EXERCISE BRIEF
Starting with the line that has "171 would be most helpful." and continuing to the end of the records, write those lines out again, swapping "difficulty" for "trouble" and leaving everything else unchanged. Leave the pictures out.

INPUT FOR THIS TASK Block Start

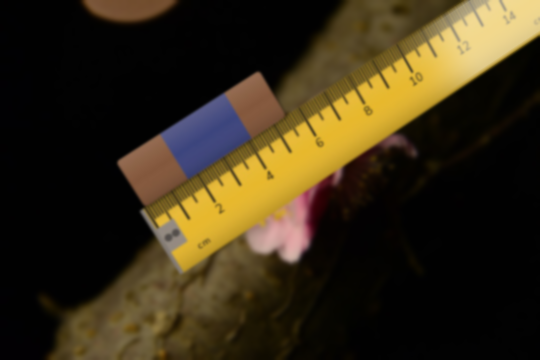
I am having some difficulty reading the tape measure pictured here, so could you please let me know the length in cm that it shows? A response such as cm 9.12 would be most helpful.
cm 5.5
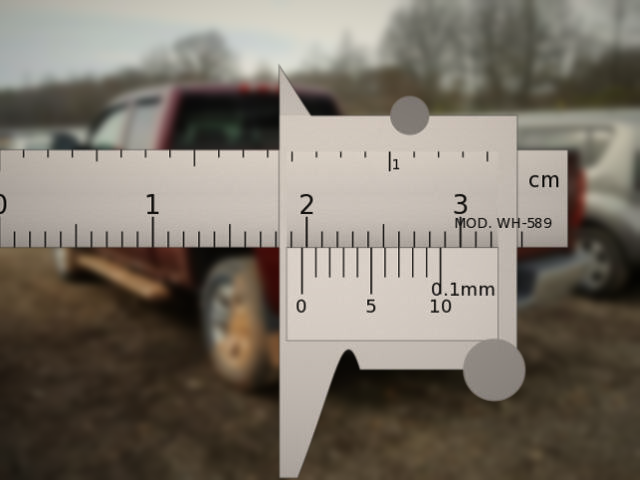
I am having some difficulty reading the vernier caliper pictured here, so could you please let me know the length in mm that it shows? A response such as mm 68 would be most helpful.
mm 19.7
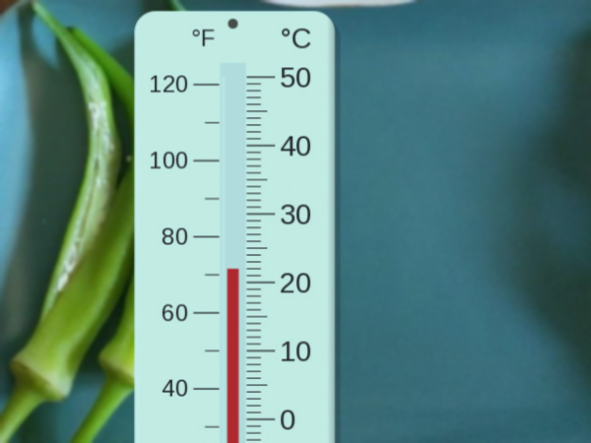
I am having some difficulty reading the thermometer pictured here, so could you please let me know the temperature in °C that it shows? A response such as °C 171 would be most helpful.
°C 22
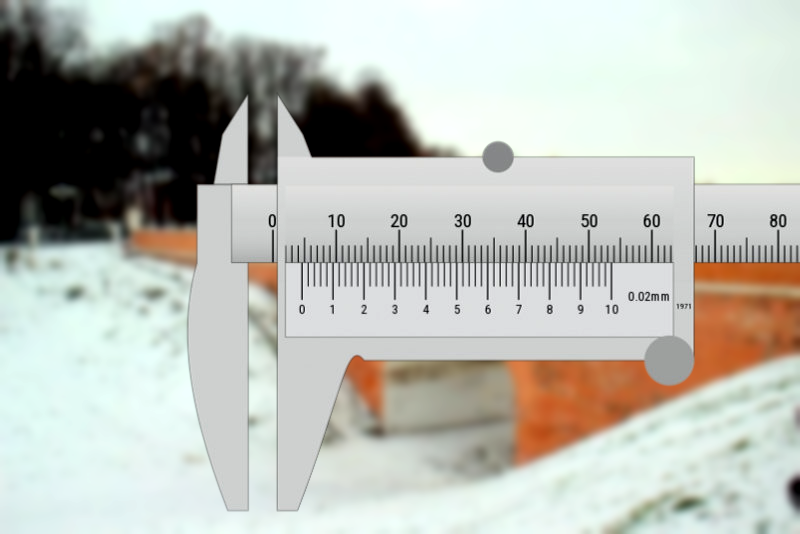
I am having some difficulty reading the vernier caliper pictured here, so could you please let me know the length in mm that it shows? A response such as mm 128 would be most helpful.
mm 4.6
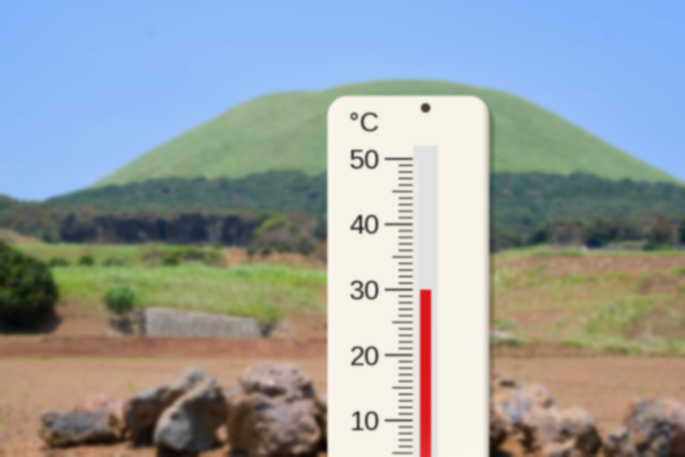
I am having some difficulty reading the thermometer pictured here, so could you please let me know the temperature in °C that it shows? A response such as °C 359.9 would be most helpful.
°C 30
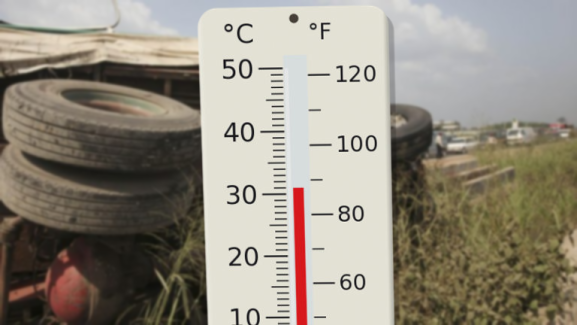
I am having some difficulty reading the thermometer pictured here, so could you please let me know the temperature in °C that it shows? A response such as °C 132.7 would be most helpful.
°C 31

INPUT FOR THIS TASK Block End

RESULT OF THIS EXERCISE
I am having some trouble reading the thermometer pictured here, so could you please let me know the temperature in °C that it shows? A response such as °C 171 would be most helpful.
°C 22
I am having some trouble reading the vernier caliper pictured here, so could you please let me know the length in mm that it shows? A response such as mm 128 would be most helpful.
mm 4.6
I am having some trouble reading the thermometer pictured here, so could you please let me know the temperature in °C that it shows? A response such as °C 359.9 would be most helpful.
°C 30
I am having some trouble reading the thermometer pictured here, so could you please let me know the temperature in °C that it shows? A response such as °C 132.7 would be most helpful.
°C 31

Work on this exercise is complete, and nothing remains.